The instruments included in these Level 2 measurements consisted primarily of OTC instruments. Forward, swap, and option contracts included in Level 2 were valued using an income approach including present value techniques and option pricing models. Option contracts, which hedged future sales of production from our discontinued exploration and production business, were structured as costless collars and were financially settled. They were valued using an industry standard Black-Scholes option pricing model. Significant inputs into these Level 2 valuations included commodity prices, implied volatility by location, and interest rates, and considered executed transactions or broker quotes corroborated by other market data. These broker quotes were based on observable market prices at which transactions could currently be executed. In certain instances where these inputs were not observable for all periods, relationships of observable market data and historical observations were used as a means to estimate fair value. Where observable inputs were available for substantially the full term of the asset or liability, the instrument was categorized in Level 2.

 

The instruments in these Level 3 measurements primarily consisted of natural gas index transactions that were used by our discontinued exploration and production business to manage physical requirements. These instruments were valued with a present value technique using inputs that may not have been readily observable or corroborated by other market data. These instruments were classified within Level 3 because these inputs had a significant impact on the measurement of fair value. As the fair value of natural gas index transactions was primarily driven by the typically nominal differential transacted and the market price, these transactions did not have a material impact on results of operations or liquidity.

 

The energy derivatives portfolio of our discontinued exploration and production business was largely comprised of exchange-traded products or like products. Due to the nature of the products and tenure, market pricing was consistently obtainable. All pricing was reviewed on a daily basis and was formally validated with broker quotes and documented on a monthly basis.

 

Reclassifications of fair value between Level 1, Level 2, and Level 3 of the fair value hierarchy, if applicable, were made at the end of each quarter. No significant transfers between Level 1, Level 2, or Level 3 occurred during the years ended December 31, 2011 or 2010. Additionally, activity associated with the derivatives classified as Level 3 in the fair value hierarchy was not significant for the years ended December 31, 2011 and 2010.

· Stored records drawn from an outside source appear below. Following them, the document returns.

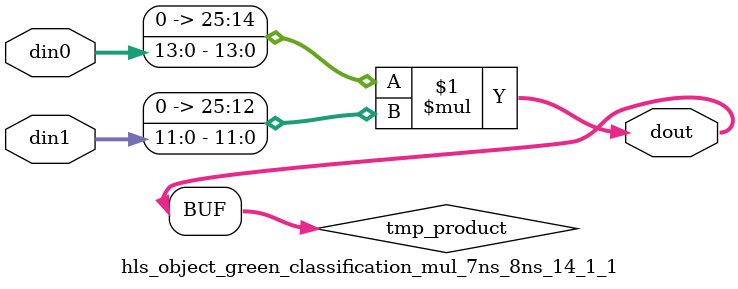
<source format=v>

`timescale 1 ns / 1 ps

  module hls_object_green_classification_mul_7ns_8ns_14_1_1(din0, din1, dout);
parameter ID = 1;
parameter NUM_STAGE = 0;
parameter din0_WIDTH = 14;
parameter din1_WIDTH = 12;
parameter dout_WIDTH = 26;

input [din0_WIDTH - 1 : 0] din0; 
input [din1_WIDTH - 1 : 0] din1; 
output [dout_WIDTH - 1 : 0] dout;

wire signed [dout_WIDTH - 1 : 0] tmp_product;










assign tmp_product = $signed({1'b0, din0}) * $signed({1'b0, din1});











assign dout = tmp_product;







endmodule

</source>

Indemnifications of WPX Matters

 

According to the terms of the Separation and Distribution Agreement (See Note 1), we have indemnified WPX for certain contingent matters (See Note 16).

 

Guarantees on behalf of WPX

 

Following the spin-off of WPX, certain guarantees that were issued on behalf of WPX while it was a consolidated subsidiary remain with us.  These primarily include guarantees of WPX performance under a long-term transportation capacity agreement and a natural gas purchase contract, extending through 2017 and 2023, respectively.  We estimate the maximum undiscounted potential future payment obligation as of December 31, 2011, under these remaining guarantees is approximately $266 million.  Our recorded liability for these guarantees, which considers our estimate of the fair value of the guarantees, is insignificant.  Our fair value estimate is a Level 3 measurement within the fair value hierarchy and considers probability weighted scenarios of potential performance and the likelihood of default by WPX.